The same happens when I use A.dump(a). I know, the specifier is not needed, if loaded with A.load('a: 0'), but sometimes you still want to have that specifier included because you do not know the class in advance. Hence my question: How do I dump a class derived from yamlized.Object with the local data type specifier included in the YAML string?

SimplyKnownAsG commented 1 year ago

Very nice MWE, thanks for that! Off hand, I'm not entirely sure. I'm also not sure it is in line with the intended use cases. Can you explain the use case that this would be necessary?

The MWE portrays this as possibly a root node. The subclassing example in the README shows a way to determine the class of an object based on the value of an attribute. Could this potentially work for your use case?

sphh commented 1 year ago

Let my try to explain it with a MWE:

import sys
from ruamel.yaml import YAML
import yamlize

class A(yamlize.Object):
    aa = yamlize.Attribute()
    def __init__(self):
        self.aa = 0

class B(yamlize.Object):
    a = yamlize.Attribute(type=A)
    def __init__(self, a):
        self.a = a

yaml = YAML()
yaml.register_class(A)
yaml.register_class(B)

a = A()
b = B(a)
yaml.dump(b, sys.stdout)

a:
  aa: 0

I can load it with B.load('...'), which is – how I understand it – the indented use case for the yamlize module.

In my case, I want be able to copy both a and b to the clipboard and then paste it. For serialization I want to use YAML. If I want to copy a and b, I would use

yaml.dump([a, b], sys.stdout)

and copy

- &id001
  aa: 0
- a: *id001

to the clipboard.

When pasting I do not know, which one was the original class and I would need the local data specifier when getting and loading that yaml string from the clipboard.

I could use a dictionary like

yaml.dump({'A': [a], 'B': [b]}, sys.stdout)
A:
- &id001
  aa: 0
B:
- a: *id001

but I failed to find a way to load this with the references kept intact …

sphh commented 1 year ago

Hm, if I followed you suggestion using subclassing, I would have to add a type = yamlize.Attribute(type=str) to all classes (without a default but setting this attribute during initialization) and write some sort of yamlize.Object master class, which is responsible for loading. This probably works.

But my second use of the YAML serialization is to save the project in a file. There I know exactly the structure (yamlize.Objects as yamlize.Attributes in other yamlize.Objects) and the additional type attribute would ‘pollute’ the project's yaml file. The type attribute could also contradict the type based on the element's position in the file (if a mistake is made when that file is edited or generated externally).
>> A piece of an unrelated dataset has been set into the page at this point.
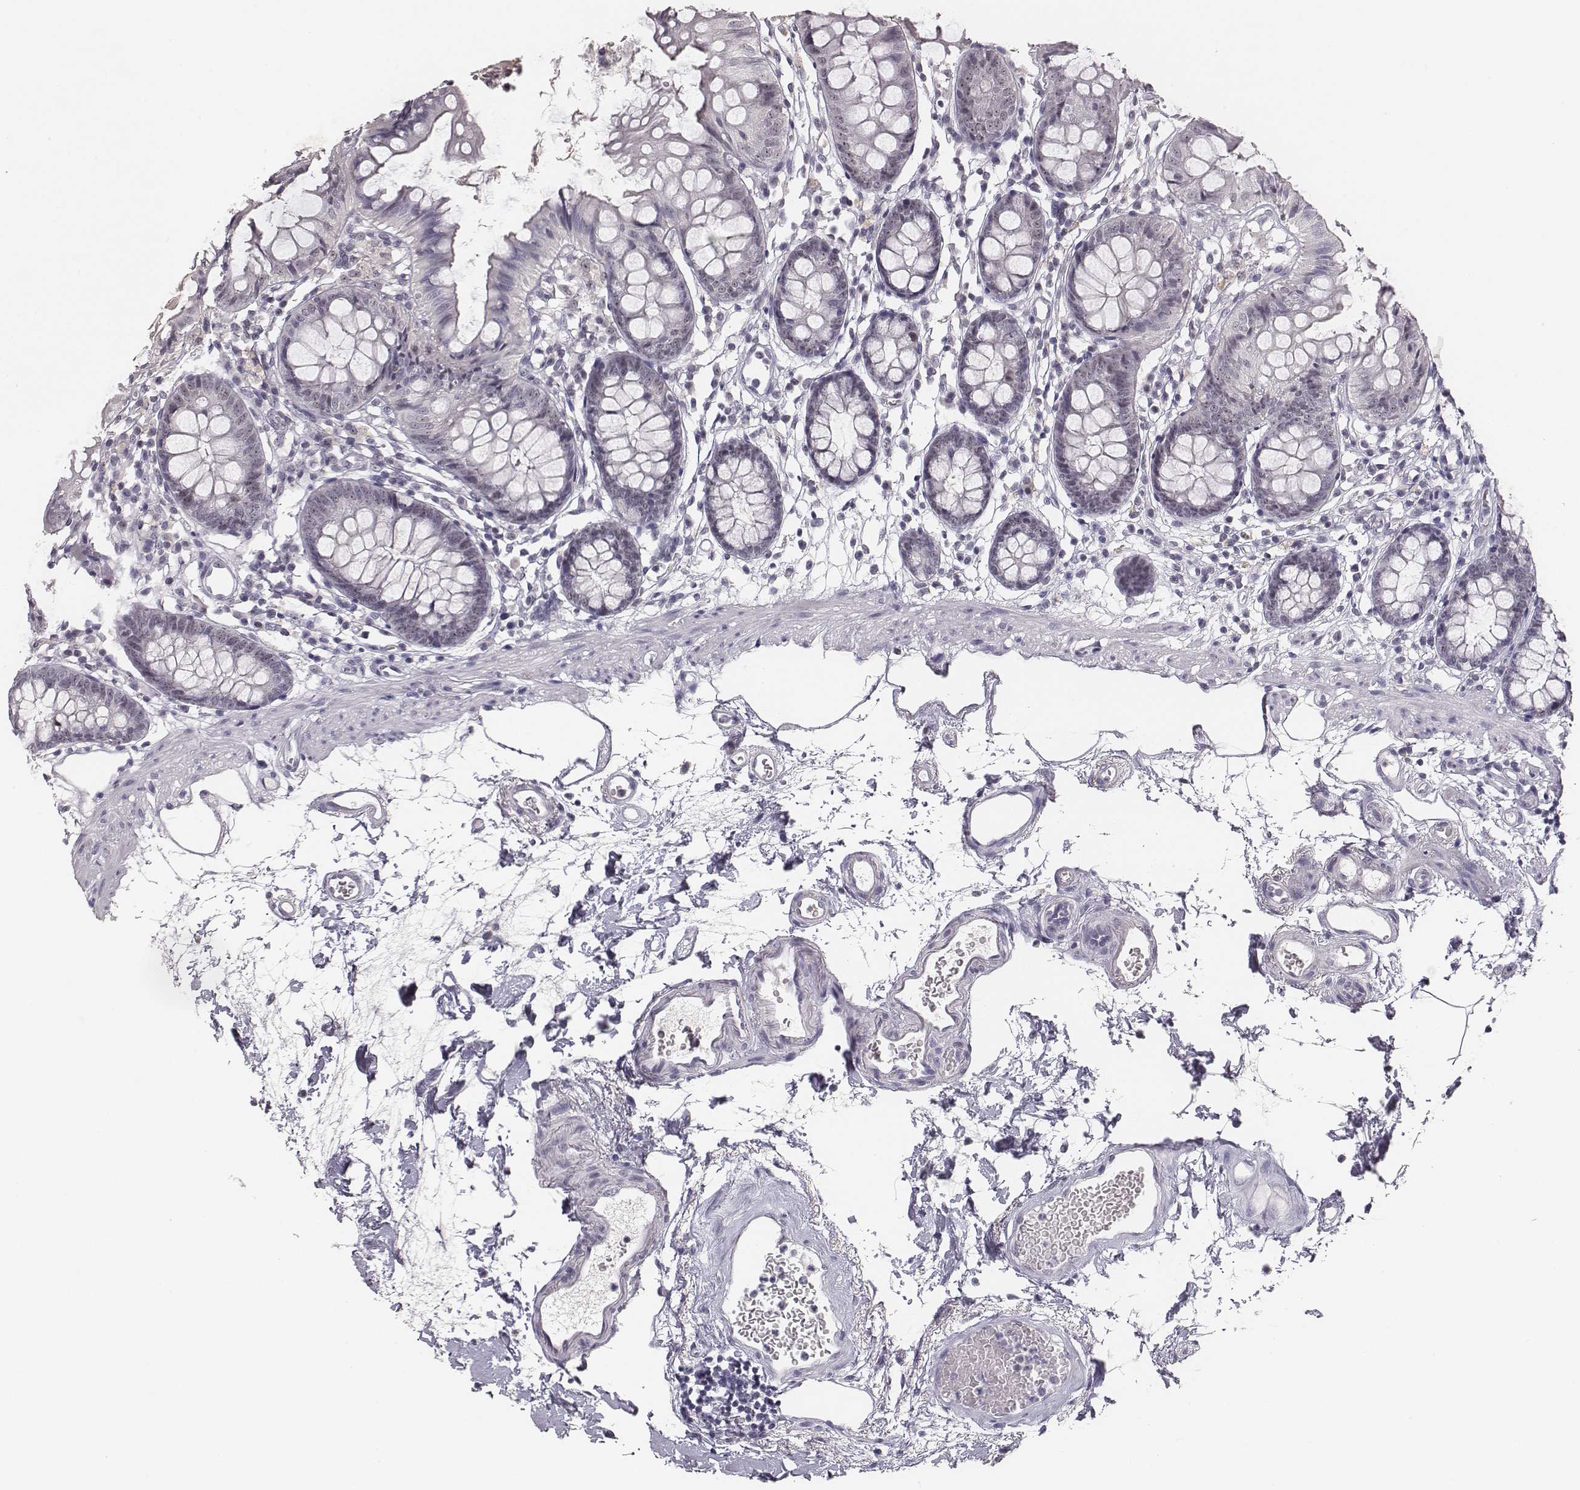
{"staining": {"intensity": "negative", "quantity": "none", "location": "none"}, "tissue": "colon", "cell_type": "Endothelial cells", "image_type": "normal", "snomed": [{"axis": "morphology", "description": "Normal tissue, NOS"}, {"axis": "topography", "description": "Colon"}], "caption": "DAB immunohistochemical staining of benign human colon shows no significant expression in endothelial cells.", "gene": "NIFK", "patient": {"sex": "female", "age": 84}}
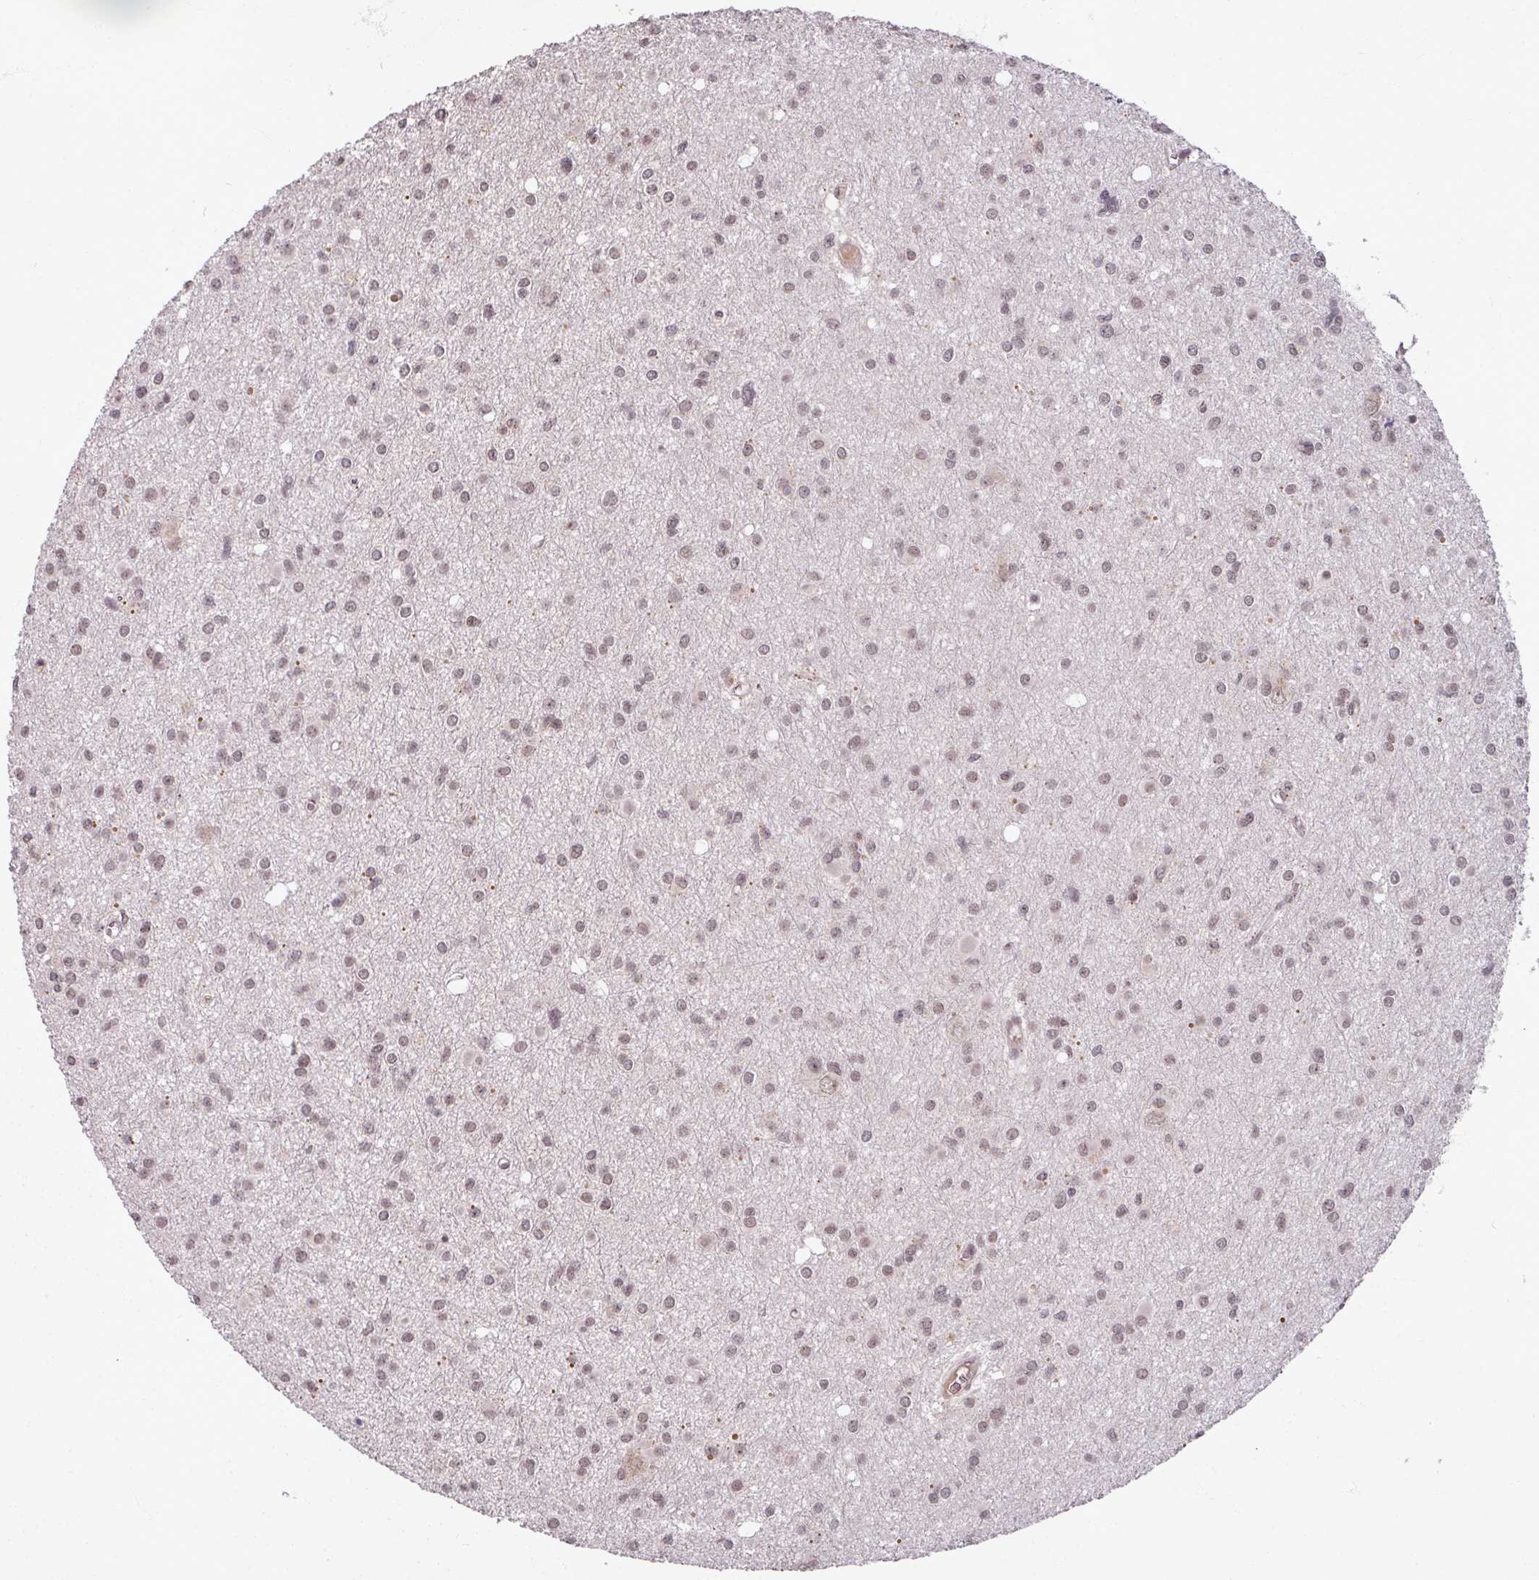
{"staining": {"intensity": "weak", "quantity": ">75%", "location": "nuclear"}, "tissue": "glioma", "cell_type": "Tumor cells", "image_type": "cancer", "snomed": [{"axis": "morphology", "description": "Glioma, malignant, High grade"}, {"axis": "topography", "description": "Brain"}], "caption": "IHC micrograph of human glioma stained for a protein (brown), which displays low levels of weak nuclear positivity in about >75% of tumor cells.", "gene": "POLR2G", "patient": {"sex": "male", "age": 23}}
Hence I also do not want the local data type specifier to be included in that file. Hence my dual approach:

Maybe I am thinking too complicated and there is an easier way to accomplish this?

sphh commented 1 year ago

@SimplyKnownAsG: I wonder if you could get your head around my use case and if you had any insights how to solve it. I still believe including a local tag specifier might be the easiest and cleanest solution. Do you have any other idea?